▶ **Assigned task**
Say the data back exactly as it is written below.

▶ **Material shown**
_ _ _ _

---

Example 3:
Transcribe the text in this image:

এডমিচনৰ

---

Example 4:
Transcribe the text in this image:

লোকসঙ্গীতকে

_ _ _ _

▶ **Result for this exercise**
---

Example 3:
Transcribe the text in this image:

এডমিচনৰ

---

Example 4:
Transcribe the text in this image:

লোকসঙ্গীতকে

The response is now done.